Over the past years our laboratory has developed laboratory models for mucosal surfaces to study the effects of mucus and mucins, the major gel-forming constituents of the mucus barrier, on the behavior of prevalent opportunistic pathogens, including Pseudomonas aeruginosa, Candida albicans, and Streptococcus mutans. We have discovered that the mucus has a profound influence on the behavior of microbes and specifically, their ability to swim, to settle, and to communicate with each other, and that it can suppress a range of virulence traits including surface attachment, biofilm formation, and horizontal gene transfer. Our work furthermore shows that the mucus creates an environment, which stabilizes the viability of microbes while preventing them from doing harm, analogous to the process of microbe domestication. This is important – mucus does not control pathogens by killing them, but instead appears to render them docile. Our team has created this TEDEd video and other productions (see media page) to explain the fascinating functions of mucus.

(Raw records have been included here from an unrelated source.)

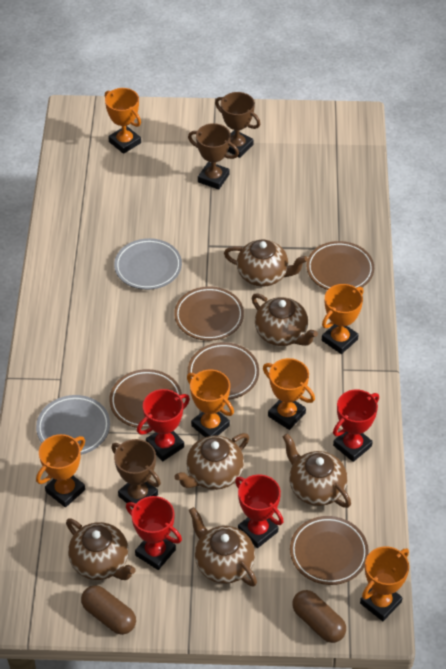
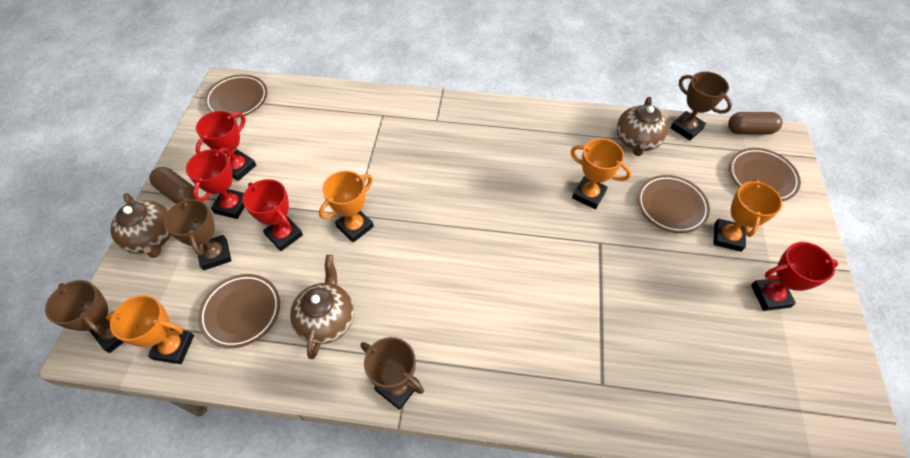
brown plate: [109,369,182,429] [174,286,244,341] [188,342,259,400] [290,516,369,585] [307,241,374,290] = 5 -> [198,274,280,348] [205,74,267,118] [637,175,710,233] [729,148,801,201] = 4
brown teapot: [66,519,136,580] [175,433,249,490] [189,507,257,586] [224,239,308,287] [252,293,318,346] [283,433,351,508] = 6 -> [110,193,171,258] [290,255,354,359] [617,97,669,156] = 3
brown trophy: [111,439,161,508] [188,123,239,190] [215,92,260,158] = 3 -> [45,280,124,353] [164,197,232,271] [361,337,424,410] [670,71,732,141] = 4
grey plate: [36,395,110,455] [114,238,182,290] = 2 -> none = 0
orange trophy: [36,434,85,507] [105,88,141,154] [187,369,234,437] [263,358,315,430] [322,284,363,354] [360,546,409,621] = 6 -> [106,295,194,364] [319,171,374,243] [571,138,631,209] [713,179,782,252] = 4

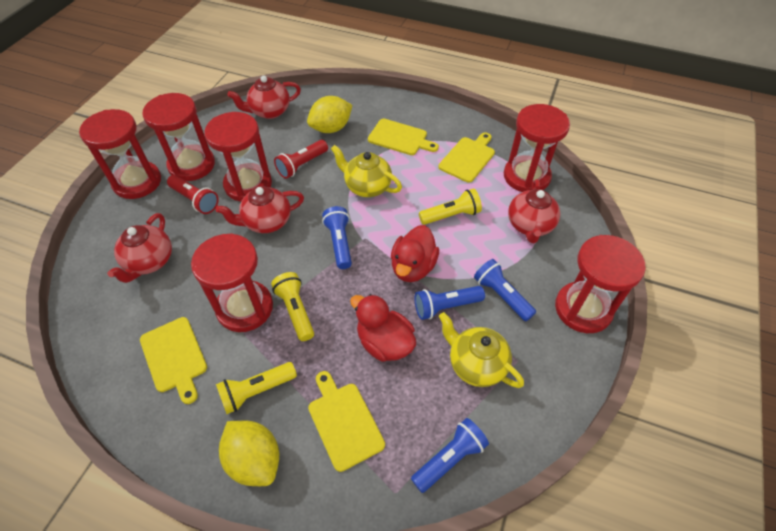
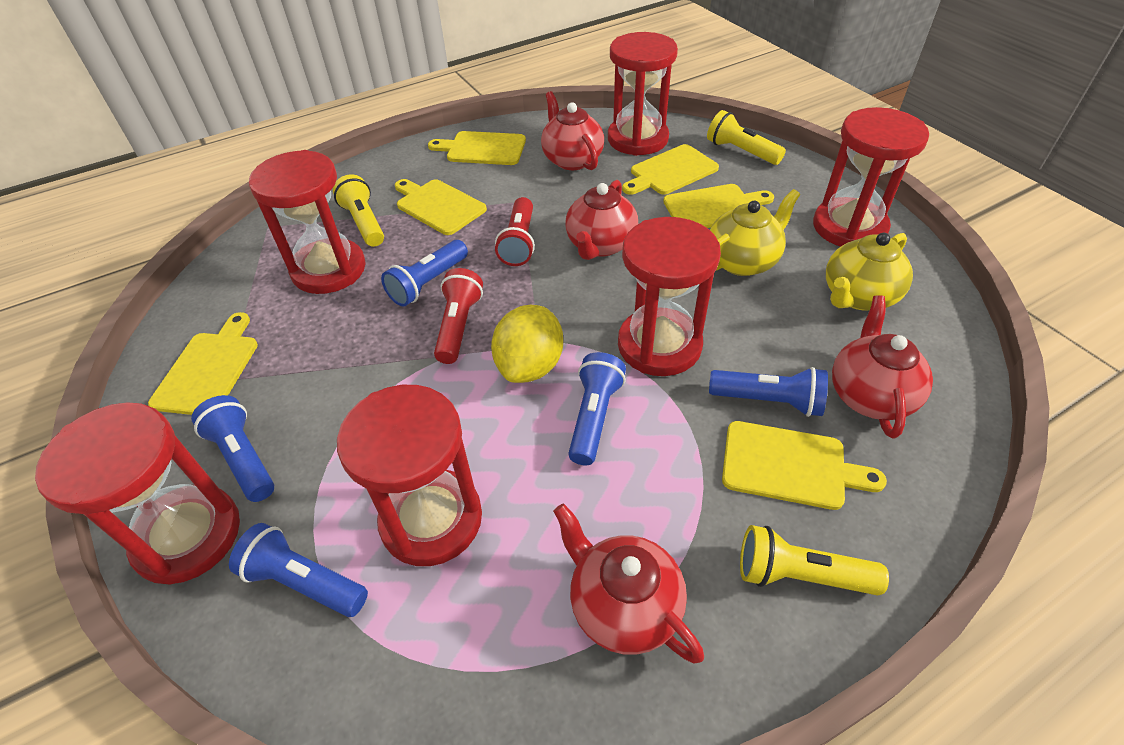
blue flashlight: [322,206,352,269] [411,418,489,493] [414,286,485,320] [474,259,536,321] = 4 -> [191,395,274,502] [229,523,368,617] [381,240,468,307] [568,352,626,465] [709,367,828,417] = 5
red duck: [350,294,416,362] [391,225,439,282] = 2 -> none = 0
yellow cutting board: [140,317,207,404] [308,371,385,472] [368,119,439,155] [438,132,495,183] = 4 -> [148,312,258,415] [395,179,487,235] [428,131,526,165] [622,144,719,195] [663,184,774,228] [722,421,887,510] = 6
yellow lemon: [219,421,279,486] [307,96,352,133] = 2 -> [491,305,563,383] = 1

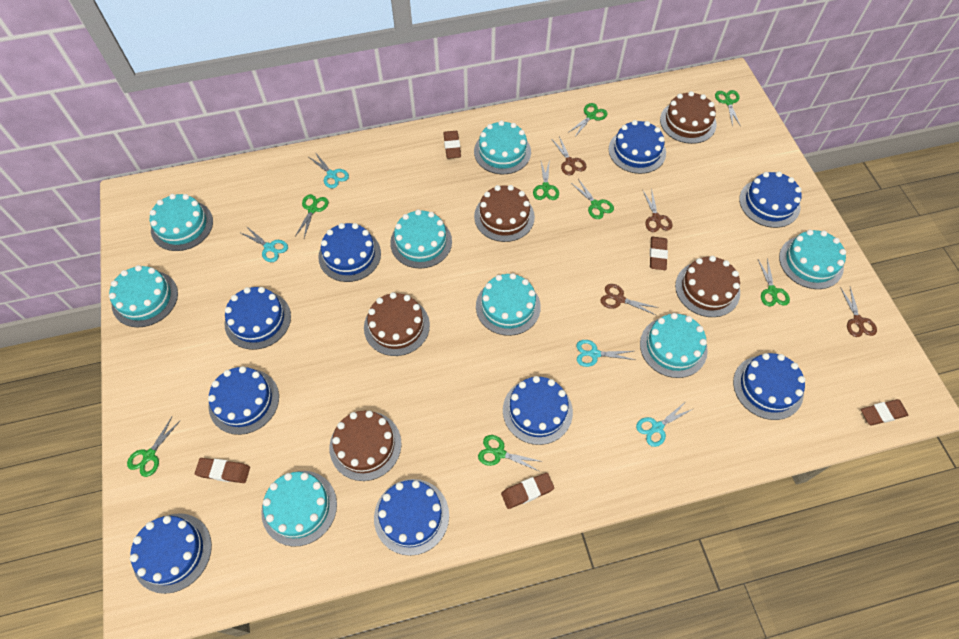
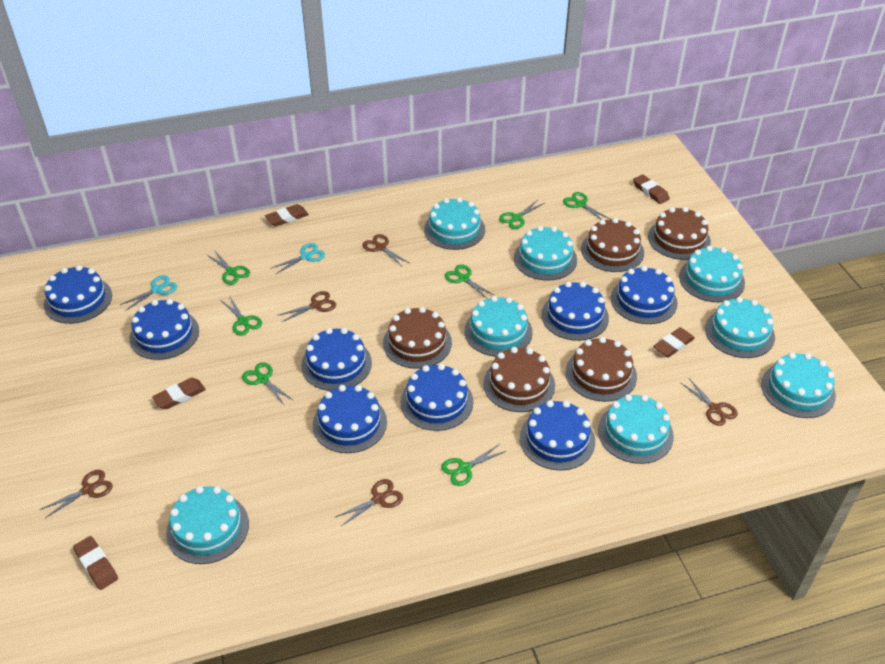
blue cake: [130,513,212,594] [208,366,279,435] [224,287,291,350] [318,223,381,282] [374,479,449,556] [503,376,573,445] [609,120,666,174] [733,353,805,420] [739,171,802,228] = 9 -> [44,265,112,324] [129,299,199,360] [301,328,372,391] [313,385,387,453] [401,364,473,431] [520,400,595,470] [542,281,609,341] [611,266,678,324] = 8
brown scissors: [552,137,586,175] [601,284,659,315] [643,188,673,232] [840,287,877,337] = 4 -> [40,470,113,518] [277,291,336,322] [336,479,403,526] [363,234,409,266] [681,378,738,426] = 5
green scissors: [127,417,181,477] [295,194,329,238] [478,435,543,471] [533,159,559,200] [568,103,608,137] [571,179,614,219] [715,90,741,127] [758,258,790,307] = 8 -> [207,251,250,285] [221,295,262,336] [242,362,293,405] [441,444,506,486] [445,264,495,299] [499,200,544,229] [563,192,610,220] = 7
turquoise scissors: [239,226,288,262] [309,152,349,188] [576,340,635,367] [636,402,693,447] = 4 -> [120,275,177,311] [270,243,325,274] = 2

Research on mucus makes a fundamental contribution to our understanding of host-microbe interactions as it is generating a paradigm shift from the textbook view of mucus as a simple catchall filter for particles, toward the understanding that is a sophisticated bioactive material with powerful abilities to manipulate microbial behavior. In addition, by introducing well-defined in vitro laboratory systems, as developed in our and other laboratories, we can bring a big push to a field that lacks tools for the mechanistic analysis of microbe-mucus interactions.

Mucus Biophysical Properties as Diagnostic Markers for Disease

Understanding the basic science of biological problems underlies all our endeavors, but we also strive to find cutting-edge practical applications for our work. One application with particularly high translational potential lies in using mucus as a non-invasive diagnostic for epithelial health. The rationale is that the physicochemical properties of mucus barriers are intricately related to health and disease, and the pathological onset of mucus barrier dysfunction can lead to a number of devastating pulmonary, gastrointestinal and urogenital conditions.

The biophysical properties of cervical mucus (A, white arrow) such as extensibility (B) and permeability (C), can signify health and disease states of mucosal epithelia, as we have shown with the example of preterm birth. We apply this technology broadly for the diagnostics also of other epithelia such as in the digestive tract, to understand disease progession and direct the design of intervention strategies.

Over the past years our laboratory has begun to unravel the strong diagnostic potential of mucus by interrogating the physicochemical properties of cervical mucus in the context of preterm birth. Preterm birth affects about 13 million babies worldwide each year, resulting in major pediatric morbidity and mortality, as well as significant health care costs. In a significant number of cases, preterm birth correlates with increased ascending bacterial infections from the female vaginal tract, suggesting that the cervical barrier to infection is weakened. Our study reveals that cervical mucus from women at high risk for preterm birth is more translucent, extensible, and permeable, than cervical mucus from women in a healthy pregnancy, suggesting that a weakening of the mucus barrier may be one main contributor to intrauterine infection. This discovery not only allows for patient stratification, but it also provides valuable mechanistic insights into the causes of preterm labor.

Looking forward, we are applying our tools to diagnose diseases on other mucosal surfaces, including the oral cavity, the intestinal linings, and the lungs, with the goal to establish a structure-function relationship between mucus’ physicochemical properties and epithelial health. We anticipate that our work will have important implications for understanding disease progression on mucosal epithelia, may enable the more rapid development of diagnostic tools that utilize mucus as a source of biophysical indicators for health and disease, and possibly direct the design of intervention strategies.